Today I felt like I was completely at the bottom. From the moment I woke up, it had a grip on me. I couldn’t find any energy, and I couldn’t find a reason to even have energy. It actually felt as though forcing myself to take the next breath and each breath after that was the only thing keeping me on this side of sanity.
As I fought my way through the day, it occurred to me that feeling this way – like I was hitting the bottom – should feel like the ultimate comfort. For you are no longer hovering or floating and having to sustain your place in thin air. But it didn’t. It was dark and scary. Everything seemed futile. My bones practically ached from the heaviness of it. From the bottom looking up, it seemed as though getting out of the pit would take a herculean effort.

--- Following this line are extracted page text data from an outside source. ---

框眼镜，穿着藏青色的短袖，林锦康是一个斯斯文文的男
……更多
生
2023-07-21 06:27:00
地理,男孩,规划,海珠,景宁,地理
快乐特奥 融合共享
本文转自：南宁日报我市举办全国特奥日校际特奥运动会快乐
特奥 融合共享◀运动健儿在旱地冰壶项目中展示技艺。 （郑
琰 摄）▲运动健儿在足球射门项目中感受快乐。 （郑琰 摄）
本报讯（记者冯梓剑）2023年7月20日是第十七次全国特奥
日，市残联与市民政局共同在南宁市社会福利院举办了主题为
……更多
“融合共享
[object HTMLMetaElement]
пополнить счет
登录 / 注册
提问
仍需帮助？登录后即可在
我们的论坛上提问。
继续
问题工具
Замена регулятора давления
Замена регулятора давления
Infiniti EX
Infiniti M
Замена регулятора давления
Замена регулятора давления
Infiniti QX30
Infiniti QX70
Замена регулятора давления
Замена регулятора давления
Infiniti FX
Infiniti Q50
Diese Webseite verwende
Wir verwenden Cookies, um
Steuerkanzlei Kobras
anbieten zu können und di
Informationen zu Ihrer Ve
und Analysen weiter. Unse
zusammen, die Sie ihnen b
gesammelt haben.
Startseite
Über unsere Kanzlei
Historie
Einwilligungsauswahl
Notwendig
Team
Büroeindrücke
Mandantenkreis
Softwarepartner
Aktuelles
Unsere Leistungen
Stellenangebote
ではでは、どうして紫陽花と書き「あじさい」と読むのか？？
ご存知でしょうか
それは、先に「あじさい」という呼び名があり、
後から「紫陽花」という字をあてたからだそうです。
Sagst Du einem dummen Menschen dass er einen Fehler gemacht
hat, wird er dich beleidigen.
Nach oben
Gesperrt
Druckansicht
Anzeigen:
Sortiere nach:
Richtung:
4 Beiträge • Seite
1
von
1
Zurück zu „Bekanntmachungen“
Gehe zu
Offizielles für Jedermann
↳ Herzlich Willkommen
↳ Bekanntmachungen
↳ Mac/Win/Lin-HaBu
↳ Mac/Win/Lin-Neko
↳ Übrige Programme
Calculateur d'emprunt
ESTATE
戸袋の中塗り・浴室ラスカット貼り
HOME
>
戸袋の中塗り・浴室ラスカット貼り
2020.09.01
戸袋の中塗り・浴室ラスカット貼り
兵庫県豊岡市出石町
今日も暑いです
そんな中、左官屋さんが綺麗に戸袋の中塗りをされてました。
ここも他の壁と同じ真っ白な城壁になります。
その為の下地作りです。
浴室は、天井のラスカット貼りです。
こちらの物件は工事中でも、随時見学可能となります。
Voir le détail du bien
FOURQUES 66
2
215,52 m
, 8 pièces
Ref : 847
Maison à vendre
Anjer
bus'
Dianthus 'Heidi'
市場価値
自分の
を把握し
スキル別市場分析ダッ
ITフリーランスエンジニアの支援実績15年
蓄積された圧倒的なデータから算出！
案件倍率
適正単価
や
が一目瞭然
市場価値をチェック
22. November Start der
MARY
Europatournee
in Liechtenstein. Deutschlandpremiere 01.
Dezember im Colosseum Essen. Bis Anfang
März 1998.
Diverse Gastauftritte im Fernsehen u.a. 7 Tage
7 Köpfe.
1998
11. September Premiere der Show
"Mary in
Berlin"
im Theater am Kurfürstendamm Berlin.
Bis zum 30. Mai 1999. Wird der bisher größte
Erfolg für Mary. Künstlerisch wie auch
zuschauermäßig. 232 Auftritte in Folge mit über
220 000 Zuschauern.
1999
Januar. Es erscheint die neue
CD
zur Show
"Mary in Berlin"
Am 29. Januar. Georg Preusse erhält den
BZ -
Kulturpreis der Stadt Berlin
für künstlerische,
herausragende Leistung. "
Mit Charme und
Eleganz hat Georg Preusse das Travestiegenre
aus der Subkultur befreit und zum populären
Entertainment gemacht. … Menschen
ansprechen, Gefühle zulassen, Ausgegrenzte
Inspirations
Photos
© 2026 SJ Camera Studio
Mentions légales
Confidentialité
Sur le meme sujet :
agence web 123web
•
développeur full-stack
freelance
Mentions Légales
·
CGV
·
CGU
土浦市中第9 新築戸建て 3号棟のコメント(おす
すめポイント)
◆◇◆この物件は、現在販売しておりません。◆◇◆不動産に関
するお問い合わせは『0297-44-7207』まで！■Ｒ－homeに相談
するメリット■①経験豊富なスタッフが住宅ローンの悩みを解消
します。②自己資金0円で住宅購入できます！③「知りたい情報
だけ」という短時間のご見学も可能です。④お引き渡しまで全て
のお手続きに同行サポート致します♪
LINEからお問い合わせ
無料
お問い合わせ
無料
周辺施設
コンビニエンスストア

Then I remembered that the wings of God are mentioned in the Bible as a sheltering place. A place of comfort, strength, and safety.
“Be merciful to me, O God, be merciful to me! For my soul trusts in you, and in the shadow of Your wings I will make my refuge until these calamities have passed by.” Psalm 57:1
“How precious is Your lovingkindness, O God! Therefore the children of men put their trust under the shadow of Your wings.” Psalm 36:7
Although I wish it wouldn’t have taken me half a day to reach for my Bible, I was flooded with peace as I read through both of these verses. I don’t have to do my life alone. I’m not meant to suffer through the blues alone. And, most importantly of all, I don’t need to have it all together before I reach out to God. He will lift me up and shelter me in His wings.